Ray: So you still have the same problems with maintaining one's relationships. I mean, the other paper that backs up those numbers is Richard Dunbar's research into team sizes. But the output of that was actually those kind of team sizes make sense from the number of close relationships you can maintain.
Simon: But that's 147.5, not nine.
Ray: Yeah, although... Yeah. So he was talking about different qualities of relationship.
Actually, to guess, kind of extrapolating from that, there were numbers around... I can't remember exactly, but it was around about nine, for the closest relationships you could maintain, or the number of closets type of relationship you can maintain. Now, obviously, you don't necessarily need that level of relationship in a working environment. But the implication is that, actually, teams that can stay at that level can intrinsicly maintain a close relationship as a team than larger teams.

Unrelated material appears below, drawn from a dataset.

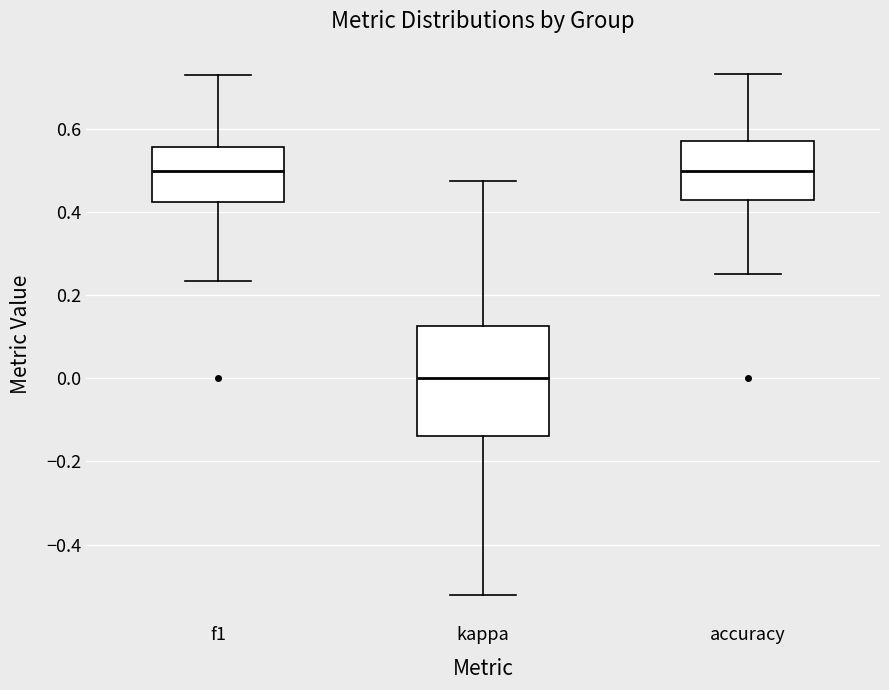

Which box is the tallest, from its lower edge to its upper edge?

kappa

The implication being productivity and all those sorts of things from a communications standpoint. So I guess you do still start running into those communication, collaboration, relationship problems more as you extend beyond that.
Simon: I'd throw two things into that, and I'm acutely aware that I think we're running out of time.

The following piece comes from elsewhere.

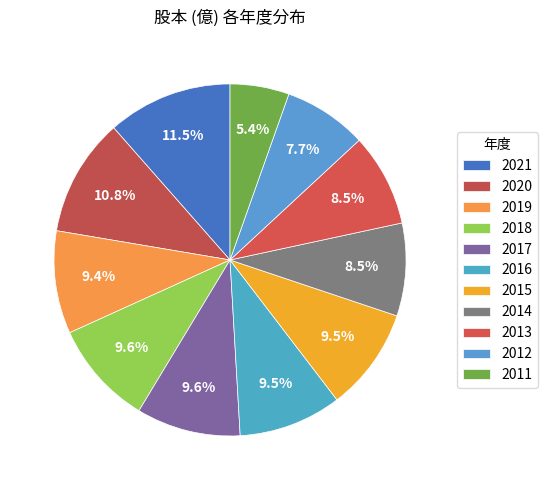

Count the number of slices in the pie.

11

Ray: Yeah. We're pretty much there.
Simon: The issue you have with that, and you have it in Scrum anyway, is that all of this stuff, in some ways, in a modern business context, is almost theoretical or irreverent. Because somebody, again, asked me recently at a course, "Have you ever seen a perfect Scrum team?"
I said, "Yeah. I've seen a couple of perfect Scrum teams. But they haven't lasted," because the instant that you lose somewhere between two and three people, and you get new people, you've lost that interpersonal dynamic, and that's now a new team.
So the idea of being religiously attached to a team size of nine people when it's not the same nine people at the beginning of the year at the end of the year...
Ray: Yeah, doesn't make sense.
Simon: ...Is basically denying reality. That's ridiculous.
The second thing I would say is that you don't have to maintain these tight relationships with people that you are not interchanging tiny, defined pieces of information with at a rapid sort of basis. So it would be easier if I could draw this, but this is where you get into sort of the organisational complexity.
I don't now how far you've gone into [inaudible] work, but in side a team, a person might be an object. From the point of view of a larger sort of value stream, the teams themselves are the objects. You actually have functional teams and teams, and it's only the interface points that have to have the close relationships.
So I think it's a fairly simplistic view to go, "Oh, okay. If I have 150 people or 200 people, or 500 people in my organisation, I have to have a daily Scrum that's now taking more than one day to complete," because you don't need to know what this person at the end of the value stream is doing if you're at that end of the value stream... Is doing, but you do need to know what... The information still needs to move backwards and forwards.
Ray: Yeah. The implication of that, then, is that, actually, you are better off increasing team size than you are number of teams, because then you are more rapidly exploiting your number of interface points if you are increasing your number of teams.
Simon: Yeah.
Ray: So, as you said about a second ago, we are pretty much out of time. So thanks everybody for listening in.